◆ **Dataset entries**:
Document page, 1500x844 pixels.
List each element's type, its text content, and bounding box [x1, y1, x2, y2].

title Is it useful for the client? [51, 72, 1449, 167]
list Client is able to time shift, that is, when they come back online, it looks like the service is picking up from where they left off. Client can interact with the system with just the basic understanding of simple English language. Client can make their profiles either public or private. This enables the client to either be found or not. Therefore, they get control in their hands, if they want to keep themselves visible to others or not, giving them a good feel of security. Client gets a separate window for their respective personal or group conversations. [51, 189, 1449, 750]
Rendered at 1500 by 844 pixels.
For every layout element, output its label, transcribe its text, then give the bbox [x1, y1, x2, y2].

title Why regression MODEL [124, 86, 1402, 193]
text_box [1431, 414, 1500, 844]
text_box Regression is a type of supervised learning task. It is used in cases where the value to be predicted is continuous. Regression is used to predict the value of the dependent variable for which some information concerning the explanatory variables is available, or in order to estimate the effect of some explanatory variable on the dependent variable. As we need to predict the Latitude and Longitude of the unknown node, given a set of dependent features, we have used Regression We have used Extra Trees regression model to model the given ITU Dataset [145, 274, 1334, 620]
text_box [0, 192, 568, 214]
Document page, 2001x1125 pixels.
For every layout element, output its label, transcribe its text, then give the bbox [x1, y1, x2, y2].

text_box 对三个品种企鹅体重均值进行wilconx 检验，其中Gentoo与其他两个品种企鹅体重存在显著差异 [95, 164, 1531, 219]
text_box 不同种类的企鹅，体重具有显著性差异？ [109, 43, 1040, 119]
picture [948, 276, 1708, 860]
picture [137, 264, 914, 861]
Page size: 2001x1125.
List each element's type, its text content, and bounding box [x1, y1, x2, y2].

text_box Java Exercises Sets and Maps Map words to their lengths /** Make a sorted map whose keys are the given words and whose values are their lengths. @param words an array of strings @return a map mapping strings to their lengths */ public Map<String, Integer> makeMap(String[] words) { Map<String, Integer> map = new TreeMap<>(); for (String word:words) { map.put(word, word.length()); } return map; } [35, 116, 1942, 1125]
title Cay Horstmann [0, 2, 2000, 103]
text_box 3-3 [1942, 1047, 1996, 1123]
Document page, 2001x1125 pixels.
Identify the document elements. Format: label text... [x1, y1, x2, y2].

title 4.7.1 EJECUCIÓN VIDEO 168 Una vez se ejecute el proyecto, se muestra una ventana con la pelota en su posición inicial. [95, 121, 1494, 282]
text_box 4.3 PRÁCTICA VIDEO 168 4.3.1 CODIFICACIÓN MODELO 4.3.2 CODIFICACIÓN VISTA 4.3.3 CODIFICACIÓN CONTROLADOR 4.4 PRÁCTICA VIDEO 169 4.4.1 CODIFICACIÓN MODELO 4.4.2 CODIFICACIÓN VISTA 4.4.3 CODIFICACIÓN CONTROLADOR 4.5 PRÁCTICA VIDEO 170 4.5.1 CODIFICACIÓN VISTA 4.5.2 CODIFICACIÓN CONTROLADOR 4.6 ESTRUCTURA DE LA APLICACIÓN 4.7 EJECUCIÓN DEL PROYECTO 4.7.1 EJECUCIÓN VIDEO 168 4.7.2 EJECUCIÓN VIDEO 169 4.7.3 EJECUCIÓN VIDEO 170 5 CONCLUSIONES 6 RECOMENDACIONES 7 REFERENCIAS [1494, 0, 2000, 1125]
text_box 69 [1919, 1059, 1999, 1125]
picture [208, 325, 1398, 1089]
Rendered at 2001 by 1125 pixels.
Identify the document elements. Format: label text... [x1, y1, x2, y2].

◆ **About this task**:
Write the data out in full, matching every line exactly.

◆ **Result**:
Document page, 1500x844 pixels.
List each element's type, its text content, and bounding box [x1, y1, x2, y2].

title Is it useful for the client? [51, 72, 1449, 167]
list Client is able to time shift, that is, when they come back online, it looks like the service is picking up from where they left off. Client can interact with the system with just the basic understanding of simple English language. Client can make their profiles either public or private. This enables the client to either be found or not. Therefore, they get control in their hands, if they want to keep themselves visible to others or not, giving them a good feel of security. Client gets a separate window for their respective personal or group conversations. [51, 189, 1449, 750]
Rendered at 1500 by 844 pixels.
For every layout element, output its label, transcribe its text, then give the bbox [x1, y1, x2, y2].

title Why regression MODEL [124, 86, 1402, 193]
text_box [1431, 414, 1500, 844]
text_box Regression is a type of supervised learning task. It is used in cases where the value to be predicted is continuous. Regression is used to predict the value of the dependent variable for which some information concerning the explanatory variables is available, or in order to estimate the effect of some explanatory variable on the dependent variable. As we need to predict the Latitude and Longitude of the unknown node, given a set of dependent features, we have used Regression We have used Extra Trees regression model to model the given ITU Dataset [145, 274, 1334, 620]
text_box [0, 192, 568, 214]
Document page, 2001x1125 pixels.
For every layout element, output its label, transcribe its text, then give the bbox [x1, y1, x2, y2].

text_box 对三个品种企鹅体重均值进行wilconx 检验，其中Gentoo与其他两个品种企鹅体重存在显著差异 [95, 164, 1531, 219]
text_box 不同种类的企鹅，体重具有显著性差异？ [109, 43, 1040, 119]
picture [948, 276, 1708, 860]
picture [137, 264, 914, 861]
Page size: 2001x1125.
List each element's type, its text content, and bounding box [x1, y1, x2, y2].

text_box Java Exercises Sets and Maps Map words to their lengths /** Make a sorted map whose keys are the given words and whose values are their lengths. @param words an array of strings @return a map mapping strings to their lengths */ public Map<String, Integer> makeMap(String[] words) { Map<String, Integer> map = new TreeMap<>(); for (String word:words) { map.put(word, word.length()); } return map; } [35, 116, 1942, 1125]
title Cay Horstmann [0, 2, 2000, 103]
text_box 3-3 [1942, 1047, 1996, 1123]
Document page, 2001x1125 pixels.
Identify the document elements. Format: label text... [x1, y1, x2, y2].

title 4.7.1 EJECUCIÓN VIDEO 168 Una vez se ejecute el proyecto, se muestra una ventana con la pelota en su posición inicial. [95, 121, 1494, 282]
text_box 4.3 PRÁCTICA VIDEO 168 4.3.1 CODIFICACIÓN MODELO 4.3.2 CODIFICACIÓN VISTA 4.3.3 CODIFICACIÓN CONTROLADOR 4.4 PRÁCTICA VIDEO 169 4.4.1 CODIFICACIÓN MODELO 4.4.2 CODIFICACIÓN VISTA 4.4.3 CODIFICACIÓN CONTROLADOR 4.5 PRÁCTICA VIDEO 170 4.5.1 CODIFICACIÓN VISTA 4.5.2 CODIFICACIÓN CONTROLADOR 4.6 ESTRUCTURA DE LA APLICACIÓN 4.7 EJECUCIÓN DEL PROYECTO 4.7.1 EJECUCIÓN VIDEO 168 4.7.2 EJECUCIÓN VIDEO 169 4.7.3 EJECUCIÓN VIDEO 170 5 CONCLUSIONES 6 RECOMENDACIONES 7 REFERENCIAS [1494, 0, 2000, 1125]
text_box 69 [1919, 1059, 1999, 1125]
picture [208, 325, 1398, 1089]
Rendered at 2001 by 1125 pixels.
Identify the document elements. Format: label text... [x1, y1, x2, y2].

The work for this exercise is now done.